··· THE DATA
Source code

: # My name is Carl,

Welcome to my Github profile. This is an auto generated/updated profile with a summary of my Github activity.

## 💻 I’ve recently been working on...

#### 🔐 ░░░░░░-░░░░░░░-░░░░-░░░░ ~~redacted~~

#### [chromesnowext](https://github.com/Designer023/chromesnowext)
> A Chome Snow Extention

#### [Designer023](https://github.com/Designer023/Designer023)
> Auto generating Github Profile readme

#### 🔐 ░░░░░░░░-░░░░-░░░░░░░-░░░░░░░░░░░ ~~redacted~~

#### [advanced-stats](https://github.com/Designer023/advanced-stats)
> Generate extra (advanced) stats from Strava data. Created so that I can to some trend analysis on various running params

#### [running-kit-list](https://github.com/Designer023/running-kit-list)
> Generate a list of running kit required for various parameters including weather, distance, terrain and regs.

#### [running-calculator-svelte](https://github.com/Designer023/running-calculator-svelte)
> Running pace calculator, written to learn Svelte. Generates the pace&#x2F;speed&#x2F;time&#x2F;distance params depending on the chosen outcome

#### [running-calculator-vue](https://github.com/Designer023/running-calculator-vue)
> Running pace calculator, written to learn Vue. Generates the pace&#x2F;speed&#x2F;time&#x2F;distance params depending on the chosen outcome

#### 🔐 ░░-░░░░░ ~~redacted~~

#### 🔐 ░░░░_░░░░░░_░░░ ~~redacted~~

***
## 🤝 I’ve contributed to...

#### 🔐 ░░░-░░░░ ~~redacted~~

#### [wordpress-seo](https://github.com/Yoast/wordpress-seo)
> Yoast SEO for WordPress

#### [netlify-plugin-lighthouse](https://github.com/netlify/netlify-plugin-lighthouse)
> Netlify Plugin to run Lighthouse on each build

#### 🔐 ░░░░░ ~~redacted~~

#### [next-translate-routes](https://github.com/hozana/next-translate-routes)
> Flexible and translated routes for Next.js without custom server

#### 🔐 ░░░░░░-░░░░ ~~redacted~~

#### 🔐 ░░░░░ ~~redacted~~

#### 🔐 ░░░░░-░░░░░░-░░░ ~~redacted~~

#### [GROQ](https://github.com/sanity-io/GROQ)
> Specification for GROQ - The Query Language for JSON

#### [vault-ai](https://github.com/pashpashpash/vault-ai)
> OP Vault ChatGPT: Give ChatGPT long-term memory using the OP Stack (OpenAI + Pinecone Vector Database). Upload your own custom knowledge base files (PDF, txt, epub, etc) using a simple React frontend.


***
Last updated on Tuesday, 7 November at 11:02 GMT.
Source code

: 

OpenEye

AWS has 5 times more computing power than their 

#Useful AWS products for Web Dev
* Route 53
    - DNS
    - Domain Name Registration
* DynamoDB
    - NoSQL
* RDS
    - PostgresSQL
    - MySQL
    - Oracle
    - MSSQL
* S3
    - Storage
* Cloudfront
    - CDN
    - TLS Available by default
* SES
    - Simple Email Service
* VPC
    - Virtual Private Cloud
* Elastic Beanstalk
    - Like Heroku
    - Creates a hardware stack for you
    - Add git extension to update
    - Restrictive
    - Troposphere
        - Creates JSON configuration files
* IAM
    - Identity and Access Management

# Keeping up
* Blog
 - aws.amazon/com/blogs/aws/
······
**REQUIREMENT:**
What is needed is an exact copy of all the entries.

**RESPONSE:**
Source code

: # My name is Carl,

Welcome to my Github profile. This is an auto generated/updated profile with a summary of my Github activity.

## 💻 I’ve recently been working on...

#### 🔐 ░░░░░░-░░░░░░░-░░░░-░░░░ ~~redacted~~

#### [chromesnowext](https://github.com/Designer023/chromesnowext)
> A Chome Snow Extention

#### [Designer023](https://github.com/Designer023/Designer023)
> Auto generating Github Profile readme

#### 🔐 ░░░░░░░░-░░░░-░░░░░░░-░░░░░░░░░░░ ~~redacted~~

#### [advanced-stats](https://github.com/Designer023/advanced-stats)
> Generate extra (advanced) stats from Strava data. Created so that I can to some trend analysis on various running params

#### [running-kit-list](https://github.com/Designer023/running-kit-list)
> Generate a list of running kit required for various parameters including weather, distance, terrain and regs.

#### [running-calculator-svelte](https://github.com/Designer023/running-calculator-svelte)
> Running pace calculator, written to learn Svelte. Generates the pace&#x2F;speed&#x2F;time&#x2F;distance params depending on the chosen outcome

#### [running-calculator-vue](https://github.com/Designer023/running-calculator-vue)
> Running pace calculator, written to learn Vue. Generates the pace&#x2F;speed&#x2F;time&#x2F;distance params depending on the chosen outcome

#### 🔐 ░░-░░░░░ ~~redacted~~

#### 🔐 ░░░░_░░░░░░_░░░ ~~redacted~~

***
## 🤝 I’ve contributed to...

#### 🔐 ░░░-░░░░ ~~redacted~~

#### [wordpress-seo](https://github.com/Yoast/wordpress-seo)
> Yoast SEO for WordPress

#### [netlify-plugin-lighthouse](https://github.com/netlify/netlify-plugin-lighthouse)
> Netlify Plugin to run Lighthouse on each build

#### 🔐 ░░░░░ ~~redacted~~

#### [next-translate-routes](https://github.com/hozana/next-translate-routes)
> Flexible and translated routes for Next.js without custom server

#### 🔐 ░░░░░░-░░░░ ~~redacted~~

#### 🔐 ░░░░░ ~~redacted~~

#### 🔐 ░░░░░-░░░░░░-░░░ ~~redacted~~

#### [GROQ](https://github.com/sanity-io/GROQ)
> Specification for GROQ - The Query Language for JSON

#### [vault-ai](https://github.com/pashpashpash/vault-ai)
> OP Vault ChatGPT: Give ChatGPT long-term memory using the OP Stack (OpenAI + Pinecone Vector Database). Upload your own custom knowledge base files (PDF, txt, epub, etc) using a simple React frontend.


***
Last updated on Tuesday, 7 November at 11:02 GMT.
Source code

: 

OpenEye

AWS has 5 times more computing power than their 

#Useful AWS products for Web Dev
* Route 53
    - DNS
    - Domain Name Registration
* DynamoDB
    - NoSQL
* RDS
    - PostgresSQL
    - MySQL
    - Oracle
    - MSSQL
* S3
    - Storage
* Cloudfront
    - CDN
    - TLS Available by default
* SES
    - Simple Email Service
* VPC
    - Virtual Private Cloud
* Elastic Beanstalk
    - Like Heroku
    - Creates a hardware stack for you
    - Add git extension to update
    - Restrictive
    - Troposphere
        - Creates JSON configuration files
* IAM
    - Identity and Access Management

# Keeping up
* Blog
 - aws.amazon/com/blogs/aws/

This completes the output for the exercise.